Die Prüfung der Kasse, der Buchführung und der Vermögensverhältnisse des Vereins ist im Rahmen der jährlichen Rechnungslegung durch zwei Rechnungs­prüfer vorzu­nehmen. Die Rechnungsprüfer haben auch das Recht, im Laufe des Geschäftsjahres Buch- und Kassenprüfungen unvermutet vorzunehmen. Das Ergebnis jeder Prüfung ist schriftlich niederzulegen. Der Prüfungsbericht über den Jahresabschluss ist in der Mitgliederversammlung mündlich zu erstatten. Die Rechnungsprüfer werden von der Mitgliederversammlung gewählt. Für die Wahl gelten die Bestimmungen des § 12 über die Wahl der Mitglieder des Vorstandes ent­sprechend. Auch die Rechnungsprüfer haben sich nach drei Jahren der Wiederwahl zu stellen. Die Rechnungsprüfer haben Anspruch auf vollkommene Einsicht in die Vermögensver­hält­nisse des Vereins. Die Rechnungsprüfer dürfen nicht dem Vorstand angehören. Auch die Rechnungsprüfer unterliegen den Verschwiegenheitsverpflichtungen gem. § 14.

§ 20 Verbandsmitgliedschaften

Der Der Verein ist Mitglied des Deutschen Tierschutzbundes e.V. sowie des zuständigen Landesverbandes des Deutschen Tierschutzbundes e.V.
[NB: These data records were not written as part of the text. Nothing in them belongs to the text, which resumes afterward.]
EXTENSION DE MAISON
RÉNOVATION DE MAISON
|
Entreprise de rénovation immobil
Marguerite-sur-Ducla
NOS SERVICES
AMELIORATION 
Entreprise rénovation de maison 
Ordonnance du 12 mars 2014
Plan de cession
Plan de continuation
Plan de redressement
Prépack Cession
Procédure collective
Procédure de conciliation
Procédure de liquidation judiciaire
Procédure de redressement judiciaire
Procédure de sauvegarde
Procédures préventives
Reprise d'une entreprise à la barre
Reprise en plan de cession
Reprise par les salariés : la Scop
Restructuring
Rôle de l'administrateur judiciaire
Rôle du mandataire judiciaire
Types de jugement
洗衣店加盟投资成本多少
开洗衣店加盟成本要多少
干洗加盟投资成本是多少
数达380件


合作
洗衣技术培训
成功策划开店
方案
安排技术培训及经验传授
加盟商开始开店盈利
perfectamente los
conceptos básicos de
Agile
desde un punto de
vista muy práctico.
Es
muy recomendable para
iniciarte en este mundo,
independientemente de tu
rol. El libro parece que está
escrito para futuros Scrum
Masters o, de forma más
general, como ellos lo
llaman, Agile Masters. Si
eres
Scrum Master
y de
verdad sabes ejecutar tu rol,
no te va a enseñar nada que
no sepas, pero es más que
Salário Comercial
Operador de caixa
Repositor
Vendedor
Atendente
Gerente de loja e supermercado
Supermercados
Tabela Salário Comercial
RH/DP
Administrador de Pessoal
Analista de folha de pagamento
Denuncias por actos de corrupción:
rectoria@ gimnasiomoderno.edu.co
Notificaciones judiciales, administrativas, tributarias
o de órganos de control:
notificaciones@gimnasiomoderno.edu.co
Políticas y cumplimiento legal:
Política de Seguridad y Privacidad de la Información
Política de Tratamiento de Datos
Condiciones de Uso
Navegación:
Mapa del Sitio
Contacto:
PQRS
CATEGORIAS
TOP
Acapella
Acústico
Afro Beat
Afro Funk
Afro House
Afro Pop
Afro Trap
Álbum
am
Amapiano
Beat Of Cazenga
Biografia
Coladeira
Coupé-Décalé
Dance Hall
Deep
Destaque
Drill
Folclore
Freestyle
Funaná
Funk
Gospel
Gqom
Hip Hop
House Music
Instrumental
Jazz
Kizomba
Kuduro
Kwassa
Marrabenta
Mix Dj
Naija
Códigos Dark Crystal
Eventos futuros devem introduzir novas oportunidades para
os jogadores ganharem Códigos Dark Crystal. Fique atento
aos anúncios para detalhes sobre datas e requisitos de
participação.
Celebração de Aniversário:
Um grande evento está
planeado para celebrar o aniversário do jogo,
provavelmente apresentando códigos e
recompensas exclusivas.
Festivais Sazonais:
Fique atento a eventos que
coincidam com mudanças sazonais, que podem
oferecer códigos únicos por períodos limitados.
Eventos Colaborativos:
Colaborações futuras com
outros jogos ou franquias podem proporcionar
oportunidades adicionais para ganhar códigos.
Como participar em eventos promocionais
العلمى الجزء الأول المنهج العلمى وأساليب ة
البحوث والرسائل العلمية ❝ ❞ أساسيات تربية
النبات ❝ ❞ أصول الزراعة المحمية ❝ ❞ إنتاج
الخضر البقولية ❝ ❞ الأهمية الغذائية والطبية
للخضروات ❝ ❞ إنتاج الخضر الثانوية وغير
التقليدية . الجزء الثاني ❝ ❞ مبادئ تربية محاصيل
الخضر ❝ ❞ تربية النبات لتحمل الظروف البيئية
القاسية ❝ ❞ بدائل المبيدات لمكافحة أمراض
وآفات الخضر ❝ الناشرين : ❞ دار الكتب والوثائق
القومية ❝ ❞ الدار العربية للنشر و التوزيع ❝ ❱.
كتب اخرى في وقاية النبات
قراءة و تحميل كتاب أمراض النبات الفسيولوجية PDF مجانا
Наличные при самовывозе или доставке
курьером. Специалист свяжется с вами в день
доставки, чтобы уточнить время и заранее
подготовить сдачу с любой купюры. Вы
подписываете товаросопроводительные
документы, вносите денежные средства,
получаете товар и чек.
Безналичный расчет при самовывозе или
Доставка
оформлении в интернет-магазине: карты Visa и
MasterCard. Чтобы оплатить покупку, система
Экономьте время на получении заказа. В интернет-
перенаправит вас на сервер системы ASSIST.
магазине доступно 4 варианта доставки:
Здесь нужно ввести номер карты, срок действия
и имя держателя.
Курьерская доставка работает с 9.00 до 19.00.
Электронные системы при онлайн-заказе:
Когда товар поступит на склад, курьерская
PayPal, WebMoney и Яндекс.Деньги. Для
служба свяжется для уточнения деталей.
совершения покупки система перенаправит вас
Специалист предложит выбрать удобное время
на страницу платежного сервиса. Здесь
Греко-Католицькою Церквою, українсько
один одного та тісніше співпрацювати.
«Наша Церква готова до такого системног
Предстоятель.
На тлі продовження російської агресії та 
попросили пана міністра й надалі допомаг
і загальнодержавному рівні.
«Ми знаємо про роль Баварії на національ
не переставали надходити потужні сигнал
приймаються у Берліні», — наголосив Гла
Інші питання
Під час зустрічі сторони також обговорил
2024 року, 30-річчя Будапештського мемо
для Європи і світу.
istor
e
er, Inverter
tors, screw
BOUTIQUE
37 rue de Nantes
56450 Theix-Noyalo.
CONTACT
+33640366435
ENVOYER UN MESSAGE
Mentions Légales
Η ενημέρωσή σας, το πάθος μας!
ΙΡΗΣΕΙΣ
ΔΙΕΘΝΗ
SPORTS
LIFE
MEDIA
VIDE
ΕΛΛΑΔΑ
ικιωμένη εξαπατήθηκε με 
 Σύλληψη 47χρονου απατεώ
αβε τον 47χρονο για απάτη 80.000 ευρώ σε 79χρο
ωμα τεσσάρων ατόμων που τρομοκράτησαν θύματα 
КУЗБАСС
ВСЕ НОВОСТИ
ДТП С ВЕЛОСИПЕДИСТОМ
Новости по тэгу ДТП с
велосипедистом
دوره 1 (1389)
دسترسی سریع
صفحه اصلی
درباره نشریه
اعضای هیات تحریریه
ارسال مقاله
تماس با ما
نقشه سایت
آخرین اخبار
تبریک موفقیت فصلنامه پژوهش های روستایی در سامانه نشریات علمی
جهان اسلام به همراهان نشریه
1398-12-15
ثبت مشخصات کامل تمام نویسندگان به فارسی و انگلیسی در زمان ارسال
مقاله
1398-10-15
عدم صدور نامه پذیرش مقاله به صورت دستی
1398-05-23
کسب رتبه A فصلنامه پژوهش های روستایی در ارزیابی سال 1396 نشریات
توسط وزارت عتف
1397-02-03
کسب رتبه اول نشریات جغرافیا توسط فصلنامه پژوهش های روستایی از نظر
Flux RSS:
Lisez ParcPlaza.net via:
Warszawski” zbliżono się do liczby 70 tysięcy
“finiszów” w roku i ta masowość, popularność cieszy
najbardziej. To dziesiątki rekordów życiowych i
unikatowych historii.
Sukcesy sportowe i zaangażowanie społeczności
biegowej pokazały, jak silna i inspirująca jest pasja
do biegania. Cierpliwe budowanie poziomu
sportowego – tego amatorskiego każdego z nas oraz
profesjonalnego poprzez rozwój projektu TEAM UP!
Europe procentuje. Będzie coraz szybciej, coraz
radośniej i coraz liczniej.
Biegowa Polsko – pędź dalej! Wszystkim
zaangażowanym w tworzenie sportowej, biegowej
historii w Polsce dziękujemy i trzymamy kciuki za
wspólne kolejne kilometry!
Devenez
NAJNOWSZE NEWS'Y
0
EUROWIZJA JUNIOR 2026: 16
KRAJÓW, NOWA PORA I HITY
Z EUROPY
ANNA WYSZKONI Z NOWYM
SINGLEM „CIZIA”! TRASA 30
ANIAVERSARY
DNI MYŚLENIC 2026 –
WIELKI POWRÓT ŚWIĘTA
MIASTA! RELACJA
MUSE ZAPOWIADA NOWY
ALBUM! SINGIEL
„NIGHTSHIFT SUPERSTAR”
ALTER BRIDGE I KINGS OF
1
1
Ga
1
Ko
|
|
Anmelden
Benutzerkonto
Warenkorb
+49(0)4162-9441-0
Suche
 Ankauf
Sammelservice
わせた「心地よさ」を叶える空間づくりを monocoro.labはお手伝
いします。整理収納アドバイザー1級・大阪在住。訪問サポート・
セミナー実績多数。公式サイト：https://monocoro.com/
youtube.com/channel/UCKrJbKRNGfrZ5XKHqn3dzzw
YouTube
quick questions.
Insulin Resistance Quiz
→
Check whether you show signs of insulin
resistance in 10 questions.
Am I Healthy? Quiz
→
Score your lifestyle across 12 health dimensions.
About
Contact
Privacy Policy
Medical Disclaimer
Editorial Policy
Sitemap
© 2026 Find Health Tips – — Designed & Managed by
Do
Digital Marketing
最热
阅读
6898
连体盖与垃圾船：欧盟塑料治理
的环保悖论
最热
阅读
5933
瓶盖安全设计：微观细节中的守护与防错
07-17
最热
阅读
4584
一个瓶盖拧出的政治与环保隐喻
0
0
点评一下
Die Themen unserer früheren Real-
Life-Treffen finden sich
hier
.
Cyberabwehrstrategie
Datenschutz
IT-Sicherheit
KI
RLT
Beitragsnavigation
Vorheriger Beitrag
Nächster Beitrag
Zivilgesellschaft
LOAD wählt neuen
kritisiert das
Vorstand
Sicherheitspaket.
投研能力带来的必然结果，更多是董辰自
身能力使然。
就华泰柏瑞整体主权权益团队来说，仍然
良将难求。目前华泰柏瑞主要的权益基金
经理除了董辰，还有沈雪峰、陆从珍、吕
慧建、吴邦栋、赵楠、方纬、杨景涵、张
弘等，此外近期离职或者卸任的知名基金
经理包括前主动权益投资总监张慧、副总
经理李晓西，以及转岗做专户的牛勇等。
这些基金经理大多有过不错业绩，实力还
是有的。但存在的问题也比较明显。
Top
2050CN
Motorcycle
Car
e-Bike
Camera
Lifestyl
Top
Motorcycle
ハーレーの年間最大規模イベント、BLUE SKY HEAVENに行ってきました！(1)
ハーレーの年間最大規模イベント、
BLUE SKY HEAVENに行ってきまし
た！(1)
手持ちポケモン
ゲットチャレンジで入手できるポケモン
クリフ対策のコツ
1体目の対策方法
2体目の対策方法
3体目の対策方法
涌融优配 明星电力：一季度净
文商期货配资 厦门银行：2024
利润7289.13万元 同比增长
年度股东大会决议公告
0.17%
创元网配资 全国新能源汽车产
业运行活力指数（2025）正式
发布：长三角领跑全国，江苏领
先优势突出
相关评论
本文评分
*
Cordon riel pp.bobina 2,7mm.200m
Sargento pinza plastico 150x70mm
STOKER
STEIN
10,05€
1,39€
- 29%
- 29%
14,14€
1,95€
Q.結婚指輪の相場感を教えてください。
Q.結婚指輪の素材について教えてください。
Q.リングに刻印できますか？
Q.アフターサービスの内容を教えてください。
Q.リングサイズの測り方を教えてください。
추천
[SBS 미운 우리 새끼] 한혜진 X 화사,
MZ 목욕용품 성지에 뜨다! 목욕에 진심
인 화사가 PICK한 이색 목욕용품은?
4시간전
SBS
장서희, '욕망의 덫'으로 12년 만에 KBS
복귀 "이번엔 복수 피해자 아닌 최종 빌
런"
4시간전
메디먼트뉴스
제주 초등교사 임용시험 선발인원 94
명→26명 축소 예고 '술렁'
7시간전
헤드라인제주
§ 21 Auflösung des Vereins

Der Verein wird aufgelöst:
1. durch Beschlussfassung der Mitgliederversammlung mit 9/10 Mehrheit,
2. durch Eröffnung des Insolvenzverfahrens,
3. durch Beschluss des Gerichts, wenn die Zahl der Mitglieder unter 3 sinkt.
Für die Abwicklung sind die Bestimmungen des Bürgerlichen Gesetzbuches maßge­bend. Falls die Mitgliederversammlung nichts anderes beschließt, sind der/die 1. Vorsitzende und der/die 2. Vorsitzende zu Liquidatoren zu bestellen. Bei Auflösung oder Aufhebung des Vereines oder bei Wegfall seines bisherigen Zweckes ist das nach Beendigung der Liquidation noch vorhandene Vereinsvermögen dem Deutschen Tierschutzbund e.V. zu übergeben mit der Zweckbestimmung, dass er das Vereinsvermögen unmittelbar und ausschließlich für die Behandlung verunfallter Tiere verwenden muss.

§ 22 Satzungsänderung

Die in Aussicht genommene Satzungsänderung muss mit einer kurzen Begründung den Mitgliedern bekannt gegeben werden. Zu diesem Zweck hat der Vorstand die Satzungs­änderung samt Begründung mit der Einladung zur Mitgliederversammlung den Mitglie­dern des Vereins zu übersenden.

§ 23 Haftung des Vereins seinen Mitgliedern gegenüber

Für Schäden, gleich welcher Art, die einem Vereinsmitglied aus der Teilnahme an Ver­anstaltungen oder durch die Benutzung der Vereinseinrichtung entstanden sind, haftet der Verein nur, wenn einem Vorstandsmitglied oder einer sonstigen Person, für die der Verein nach den Vorschriften des bürgerlichen Rechts einzustehen hat, Vorsatz oder grobe Fahrlässigkeit zur Last fällt.

§ 24 Inkrafttreten der Satzung

Diese Satzung tritt im Zeitpunkt der Beschlussfassung durch die Mitgliederversammlung in Kraft. Der Vorstand wird ermächtigt, an dieser Satzung eventuell notwendig werdende redak­tionelle Änderungen im Rahmen des vereinsregisterlichen Verfahrens durchzuführen.